* WHAT THE EXERCISE ASKS
Reproduce every line of text in the listing below without changing anything, and leave the pictures out.

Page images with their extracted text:
#####

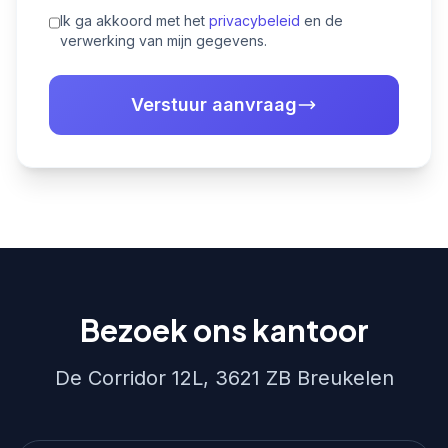
Ik ga akkoord met het
privacybeleid
en de
verwerking van mijn gegevens.
Verstuur aanvraag
Bezoek ons kantoor
De Corridor 12L, 3621 ZB Breukelen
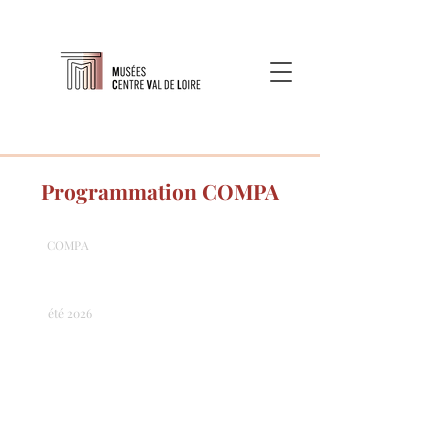
Programmation COMPA
COMPA
été 2026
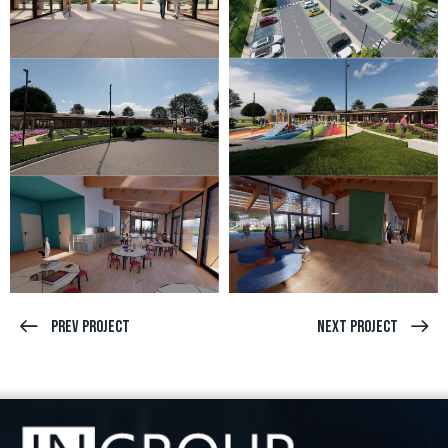
Prev Project
Next Project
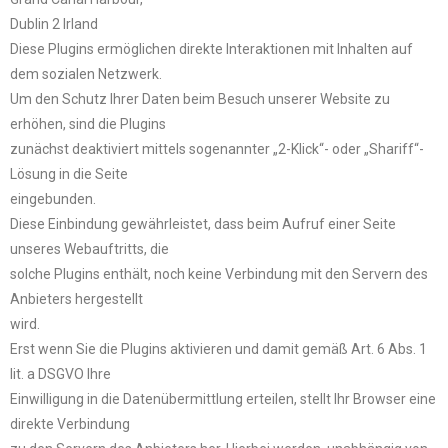
Dublin 2 Irland
Diese Plugins ermöglichen direkte Interaktionen mit Inhalten auf
dem sozialen Netzwerk.
Um den Schutz Ihrer Daten beim Besuch unserer Website zu
erhöhen, sind die Plugins
zunächst deaktiviert mittels sogenannter „2-Klick“- oder „Shariff“-
Lösung in die Seite
eingebunden.
Diese Einbindung gewährleistet, dass beim Aufruf einer Seite
unseres Webauftritts, die
solche Plugins enthält, noch keine Verbindung mit den Servern des
Anbieters hergestellt
wird.
Erst wenn Sie die Plugins aktivieren und damit gemäß Art. 6 Abs. 1
lit. a DSGVO Ihre
Einwilligung in die Datenübermittlung erteilen, stellt Ihr Browser eine
direkte Verbindung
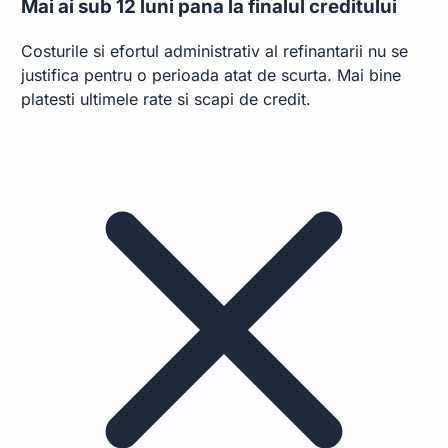
Mai ai sub 12 luni pana la finalul creditului
Costurile si efortul administrativ al refinantarii nu se
justifica pentru o perioada atat de scurta. Mai bine
platesti ultimele rate si scapi de credit.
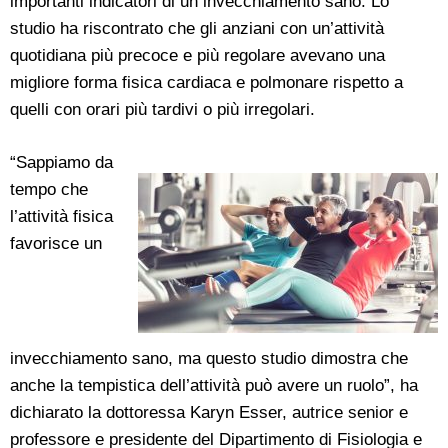
importanti indicatori di un invecchiamento sano. Lo
studio ha riscontrato che gli anziani con un’attività
quotidiana più precoce e più regolare avevano una
migliore forma fisica cardiaca e polmonare rispetto a
quelli con orari più tardivi o più irregolari.
“Sappiamo da
tempo che
l’attività fisica
favorisce un
invecchiamento sano, ma questo studio dimostra che
anche la tempistica dell’attività può avere un ruolo”, ha
dichiarato la dottoressa Karyn Esser, autrice senior e
professore e presidente del Dipartimento di Fisiologia e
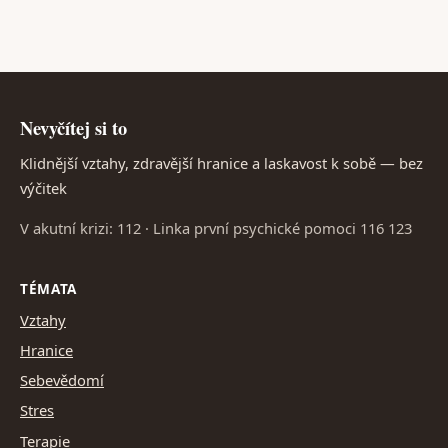
Nevyčítej si to
Klidnější vztahy, zdravější hranice a laskavost k sobě — bez
výčitek
V akutní krizi: 112 · Linka první psychické pomoci 116 123
TÉMATA
Vztahy
Hranice
Sebevědomí
Stres
Terapie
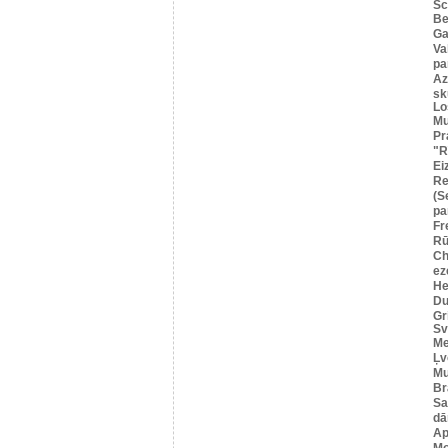
Sc
B
Ga
Va
pa
Az
sk
Lo
Mu
Pr
"R
Ei
R
(S
pa
Fr
Rū
Ch
ez
He
Du
Gr
Sv
Me
Ļv
Mu
Br
Sa
dā
Ap
Mo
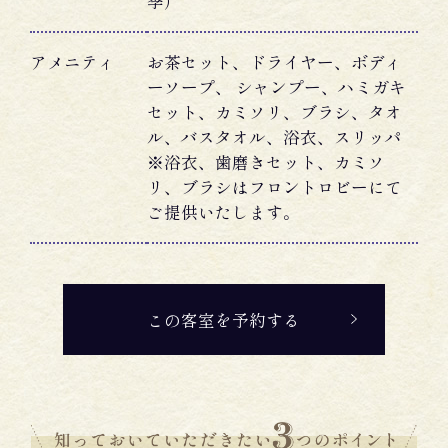
季）
アメニティ
お茶セット、ドライヤー、ボディ
ーソープ、 シャンプー、ハミガキ
セット、カミソリ、ブラシ、タオ
ル、バスタオル、浴衣、スリッパ
※浴衣、歯磨きセット、カミソ
リ、ブラシはフロントロビーにて
ご提供いたします。
この客室を予約する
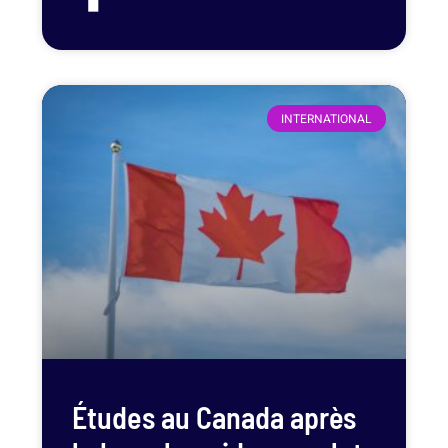
INTERNATIONAL
Études au Canada après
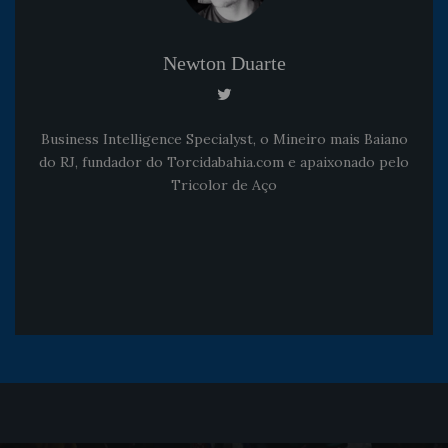
Newton Duarte
Business Intelligence Specialyst, o Mineiro mais Baiano
do RJ, fundador do Torcidabahia.com e apaixonado pelo
Tricolor de Aço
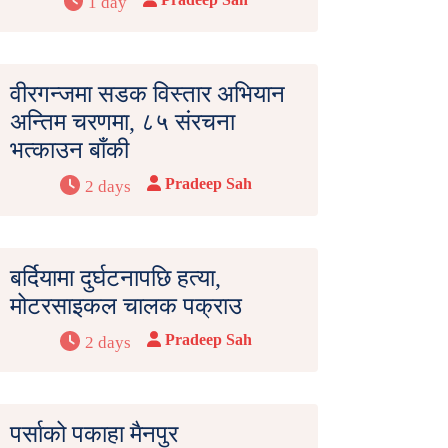
1 day
वीरगन्जमा सडक विस्तार अभियान
अन्तिम चरणमा, ८५ संरचना
भत्काउन बाँकी
Pradeep Sah
2 days
बर्दियामा दुर्घटनापछि हत्या,
मोटरसाइकल चालक पक्राउ
Pradeep Sah
2 days
पर्साको पकाहा मैनपुर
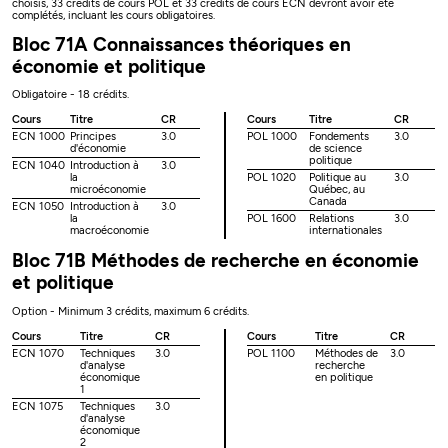
choisis, 33 crédits de cours POL et 33 crédits de cours ECN devront avoir été
complétés, incluant les cours obligatoires.
Bloc 71A Connaissances théoriques en
économie et politique
Obligatoire - 18 crédits.
Cours
Titre
CR
Cours
Titre
CR
ECN 1000
Principes
3.0
POL 1000
Fondements
3.0
d'économie
de science
politique
ECN 1040
Introduction à
3.0
la
POL 1020
Politique au
3.0
microéconomie
Québec, au
Canada
ECN 1050
Introduction à
3.0
la
POL 1600
Relations
3.0
macroéconomie
internationales
Bloc 71B Méthodes de recherche en économie
et politique
Option - Minimum 3 crédits, maximum 6 crédits.
Cours
Titre
CR
Cours
Titre
CR
ECN 1070
Techniques
3.0
POL 1100
Méthodes de
3.0
d'analyse
recherche
économique
en politique
1
ECN 1075
Techniques
3.0
d'analyse
économique
2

#####

* COMPLETED TASK
Ik ga akkoord met het
privacybeleid
en de
verwerking van mijn gegevens.
Verstuur aanvraag
Bezoek ons kantoor
De Corridor 12L, 3621 ZB Breukelen
Programmation COMPA
COMPA
été 2026
Prev Project
Next Project
Dublin 2 Irland
Diese Plugins ermöglichen direkte Interaktionen mit Inhalten auf
dem sozialen Netzwerk.
Um den Schutz Ihrer Daten beim Besuch unserer Website zu
erhöhen, sind die Plugins
zunächst deaktiviert mittels sogenannter „2-Klick“- oder „Shariff“-
Lösung in die Seite
eingebunden.
Diese Einbindung gewährleistet, dass beim Aufruf einer Seite
unseres Webauftritts, die
solche Plugins enthält, noch keine Verbindung mit den Servern des
Anbieters hergestellt
wird.
Erst wenn Sie die Plugins aktivieren und damit gemäß Art. 6 Abs. 1
lit. a DSGVO Ihre
Einwilligung in die Datenübermittlung erteilen, stellt Ihr Browser eine
direkte Verbindung
Mai ai sub 12 luni pana la finalul creditului
Costurile si efortul administrativ al refinantarii nu se
justifica pentru o perioada atat de scurta. Mai bine
platesti ultimele rate si scapi de credit.
importanti indicatori di un invecchiamento sano. Lo
studio ha riscontrato che gli anziani con un’attività
quotidiana più precoce e più regolare avevano una
migliore forma fisica cardiaca e polmonare rispetto a
quelli con orari più tardivi o più irregolari.
“Sappiamo da
tempo che
l’attività fisica
favorisce un
invecchiamento sano, ma questo studio dimostra che
anche la tempistica dell’attività può avere un ruolo”, ha
dichiarato la dottoressa Karyn Esser, autrice senior e
professore e presidente del Dipartimento di Fisiologia e
Nevyčítej si to
Klidnější vztahy, zdravější hranice a laskavost k sobě — bez
výčitek
V akutní krizi: 112 · Linka první psychické pomoci 116 123
TÉMATA
Vztahy
Hranice
Sebevědomí
Stres
Terapie
Sc
B
Ga
Va
pa
Az
sk
Lo
Mu
Pr
"R
Ei
R
(S
pa
Fr
Rū
Ch
ez
He
Du
Gr
Sv
Me
Ļv
Mu
Br
Sa
dā
Ap
Mo
季）
アメニティ
お茶セット、ドライヤー、ボディ
ーソープ、 シャンプー、ハミガキ
セット、カミソリ、ブラシ、タオ
ル、バスタオル、浴衣、スリッパ
※浴衣、歯磨きセット、カミソ
リ、ブラシはフロントロビーにて
ご提供いたします。
この客室を予約する
INTERNATIONAL
Études au Canada après
Newton Duarte
Business Intelligence Specialyst, o Mineiro mais Baiano
do RJ, fundador do Torcidabahia.com e apaixonado pelo
Tricolor de Aço
1 day
वीरगन्जमा सडक विस्तार अभियान
अन्तिम चरणमा, ८५ संरचना
भत्काउन बाँकी
Pradeep Sah
2 days
बर्दियामा दुर्घटनापछि हत्या,
मोटरसाइकल चालक पक्राउ
Pradeep Sah
2 days
पर्साको पकाहा मैनपुर
choisis, 33 crédits de cours POL et 33 crédits de cours ECN devront avoir été
complétés, incluant les cours obligatoires.
Bloc 71A Connaissances théoriques en
économie et politique
Obligatoire - 18 crédits.
Cours
Titre
CR
Cours
Titre
CR
ECN 1000
Principes
3.0
POL 1000
Fondements
3.0
d'économie
de science
politique
ECN 1040
Introduction à
3.0
la
POL 1020
Politique au
3.0
microéconomie
Québec, au
Canada
ECN 1050
Introduction à
3.0
la
POL 1600
Relations
3.0
macroéconomie
internationales
Bloc 71B Méthodes de recherche en économie
et politique
Option - Minimum 3 crédits, maximum 6 crédits.
Cours
Titre
CR
Cours
Titre
CR
ECN 1070
Techniques
3.0
POL 1100
Méthodes de
3.0
d'analyse
recherche
économique
en politique
1
ECN 1075
Techniques
3.0
d'analyse
économique
2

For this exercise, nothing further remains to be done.